Cumartesi, Kasım 4

Manhattan - Ghenet, Where Angles Eat

Gezi yazılarıma devam ediyorum. Murat'ın (ablamın eşi, arkadaşım ama kesinlikle eniştem değil!) önerisi üzerine Etiyopya yemeklerini denemek için Manhanttan bölgesinden bulunan iki restorandan bana daha yakın olan Ghenet'e gidiyorum. O kadar farklı baharat, sebze ve tatlardan sonra bakalım karşıma ne çıkacak. Referansım sağlam. Telefon edip, "Ne yenir ?" diye sordum. Biraz konuşmanın sonunda, ortaya karışık istememde karar kıldık.

İçeri girdiğimde saat öğleden sonra 3 falandı. Her yer kırmızıya boyanmış, ahşap masa ve sandalyeler, duvarlarda Etiyopya'dan gelmiş hissi veren bazı resimler ile aile büyüklerinin fotoğrafları vardı. İçeride tütsi kokusuna benzer zaman zaman daha baskın olan bir koku vardı. İki masada müşteri vardı. Menü bana geldiğinde ise küçük bir gülümseme yüzüme yapıştı. Ghenet- Where angels eat ?

Önce ılık ıslak elbezi geldi. Bir güzel elimizi temizledik, Mersin'den bir esinti hissettim bu elbezi ile. Menüden ise ortaya karışık istedim. Bunun için kuzu, biftek ve tavuk seçenekleri mevcut. Benimkisi biftekli Ghenet Combiantion. Tabağım görünüşü aşağıdaki şekilde. O en altta serili olan, hafif mayalı mısır unundan ince olarak yapılmış olanı aslında ekmek. Onun gibi beş-altı tane daha masaya ayrı bir tabakta geldi. Bu arada çatal, bıçak ve kaşık yok. Ellerin ile yemek gerekiyor. Tabi bizde uyduk. Benim için çok zor olmadı, hatta bir ara parmaklarımı yalarken bile buldum kendimi. Bu ekmeklere "Injera" deniliyor ve "Teff" denilen hamurdan (sanırım) yapılıyor.

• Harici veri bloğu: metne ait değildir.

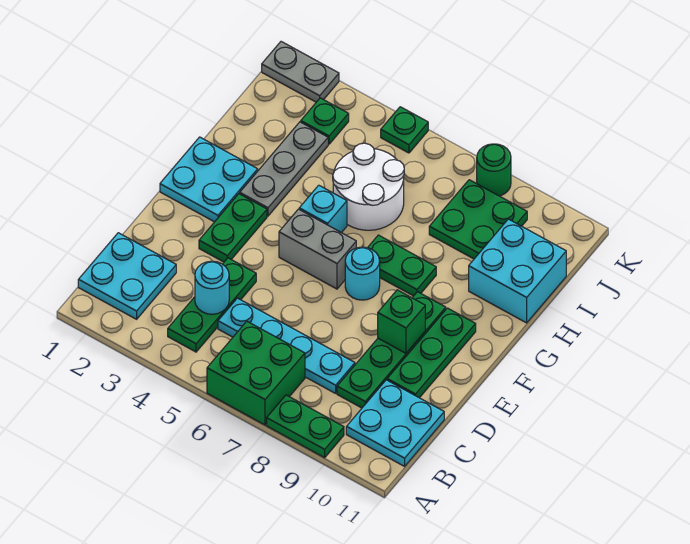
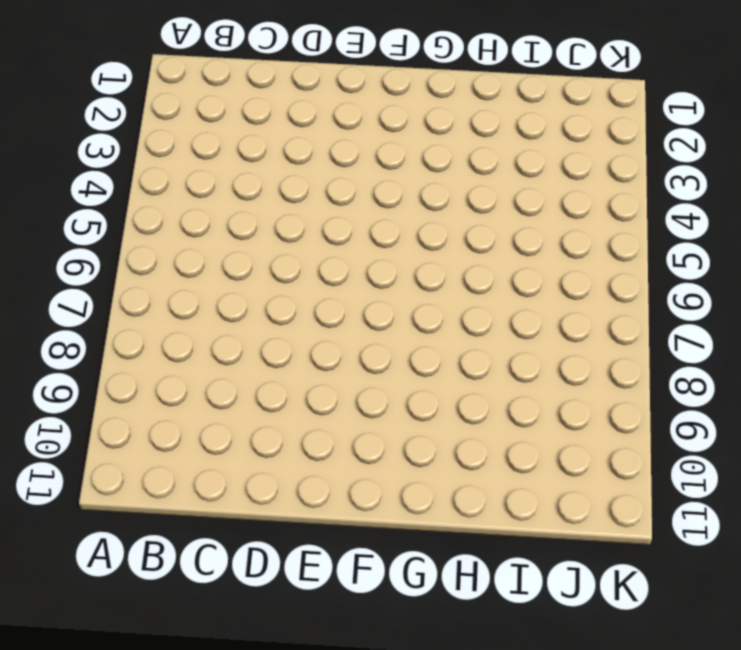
none -> green brick A6:B7 level 1
none -> green plate A8:A9 level 1
none -> cyan plate B1:C2 level 1

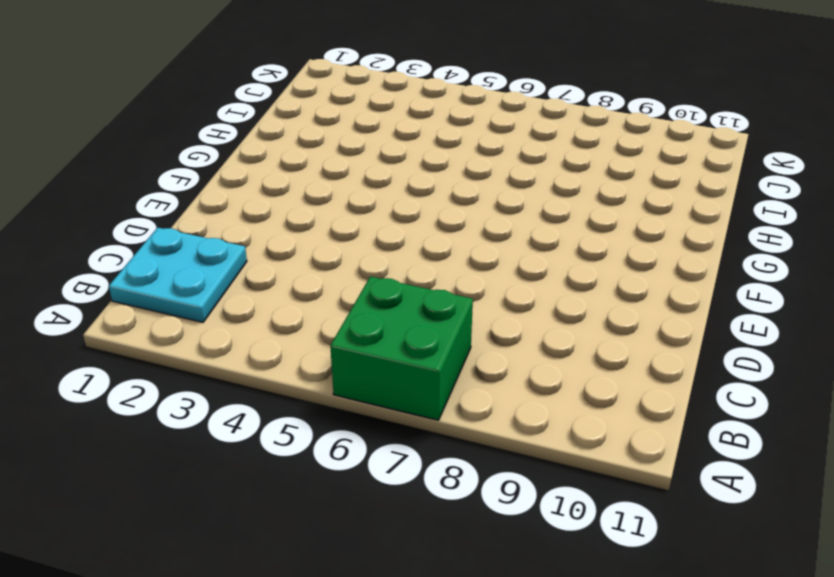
none -> green plate A8:A9 level 1
none -> green plate B4:D4 level 1
none -> cyan plate B10:C11 level 1

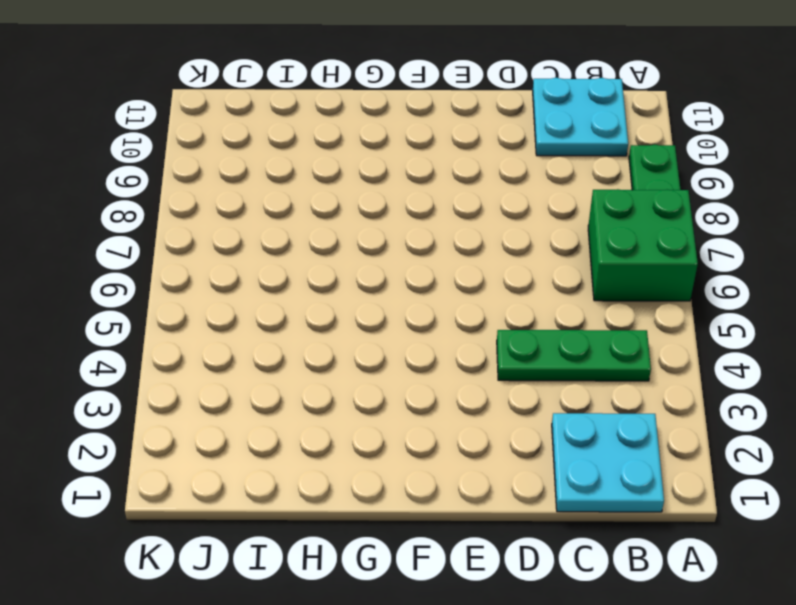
none -> cyan plate C5:C8 level 1
none -> green plate C9:F9 level 1
none -> green plate D10:F10 level 1

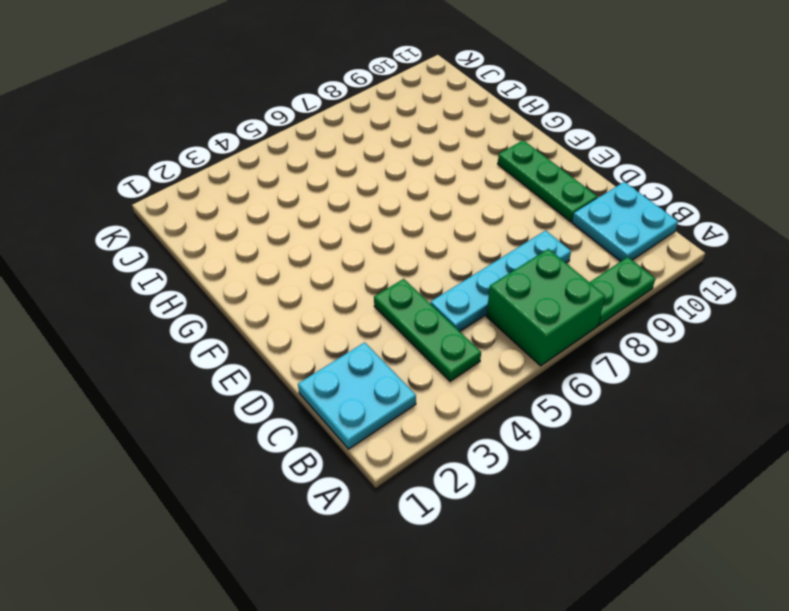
none -> green plate C9:F9 level 1
none -> green plate E3:F3 level 1
none -> cyan plate F1:G2 level 1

Gelelim yemeğimize, soğan soslu küçük küçük doğranmış biftek yanında 4 adet garnetür bulunuyor. Bunlardan bir tanesi nohut püresi gibi birşeyler. Ezilmiş siyah fasulye veya barbunya. Diğerleri ise benim vejeteryan tabaklardan seçtiğim iki tane seçenek. Bunlar: misir vett (misir puresi) ve atlelt wett (lahana, patates ve havuç karışımı bir yemek). Diğer seçeneklerim ise aterkek vett, altcho vett ...

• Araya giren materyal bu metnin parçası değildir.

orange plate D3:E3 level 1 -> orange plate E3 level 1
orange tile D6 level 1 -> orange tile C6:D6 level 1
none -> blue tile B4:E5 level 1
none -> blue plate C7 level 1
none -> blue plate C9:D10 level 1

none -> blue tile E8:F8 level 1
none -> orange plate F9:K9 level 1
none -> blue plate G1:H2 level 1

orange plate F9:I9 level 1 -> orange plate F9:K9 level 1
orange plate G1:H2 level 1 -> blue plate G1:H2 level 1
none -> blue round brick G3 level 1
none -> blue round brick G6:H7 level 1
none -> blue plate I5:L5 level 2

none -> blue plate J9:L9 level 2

İçerisinde benim bilmediğim veya bildiğim ama yemeğe koymadığımız bir baharat yoktu. Hatta nohut püresi bizim (veya her kiminse :) humusa çok benziyordu. Burada bütün yemekler soğan sosu ve kuruturlmuş biber püresi içerisinde pişiriliyormuş. Tatlar çok tanıdıkdı.

Üzerinde kahvenin memleketi olan Etiyopya'dan bir kahve içmek istedim. Fakat önerdikleri 'Abajefar's Coffee' içerisinde bir miktarda taze yağ olduğunu öğrenince vazgeçip daha klasik Etiyopya kahvesi aldım. Bizim kahve fincanlarının sapsız olanında, yoğun, acı bir kahve geldi. İçerisinde de çok ince tarçın çubuğu. Tarçın çubuğunu içerisinde şöyle bir gezdirmeniz bile kahvenin tadını değiştiriyor.



Buradan tekrar teşekür ediyorum. Ellerinize sağlık, çok güzel olmuş herşey.

Gitmek isteyenler olur diye adresi: 284 Mulberry Street, Newyork.